Repeat exactly the lines that run from the one containing "mouse_move(879, 323)" to the end of the data, and leave out all others.

******

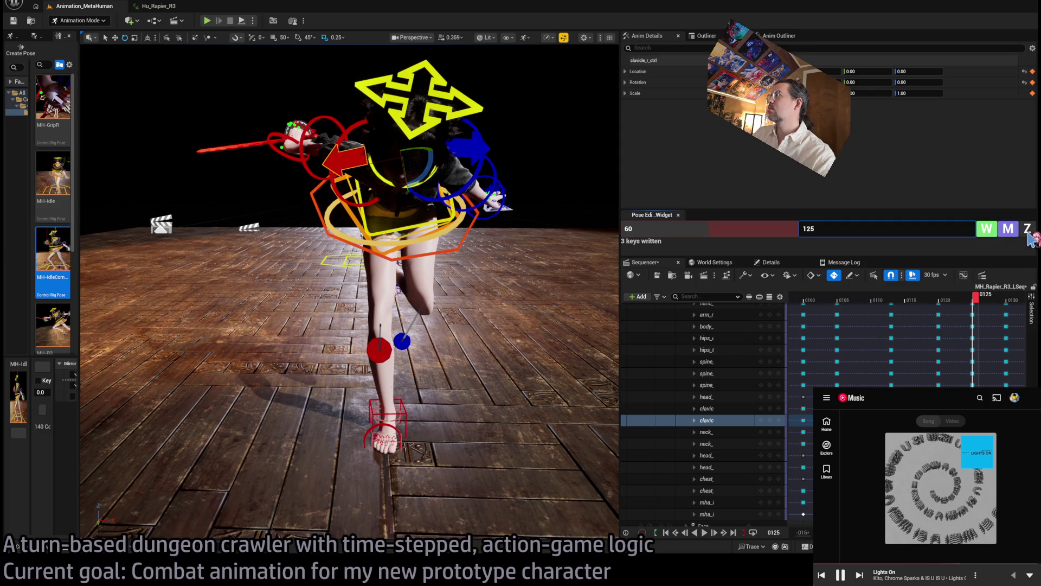
Zero and rotate the right clavicle at frame 125, then review frames 0110 to 0121.
click(1028, 231)
drag(417, 186, 396, 186)
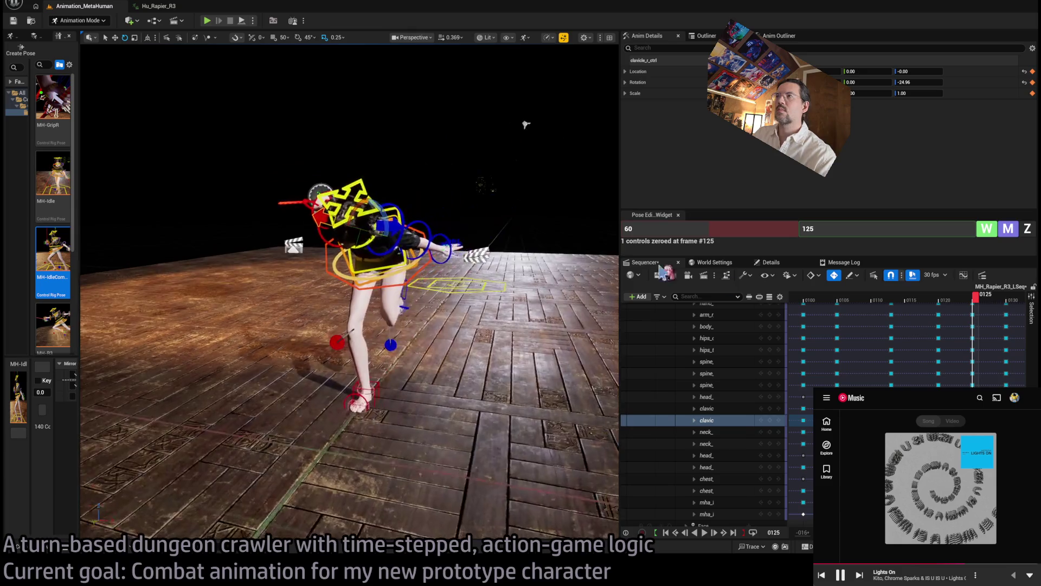
mouse_move(976, 297)
mouse_down()
mouse_move(930, 307)
mouse_move(1000, 313)
mouse_move(879, 323)
mouse_move(954, 321)
mouse_move(942, 314)
mouse_up()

******

▶ [Answer section]:
mouse_move(879, 323)
mouse_move(954, 321)
mouse_move(942, 314)
mouse_up()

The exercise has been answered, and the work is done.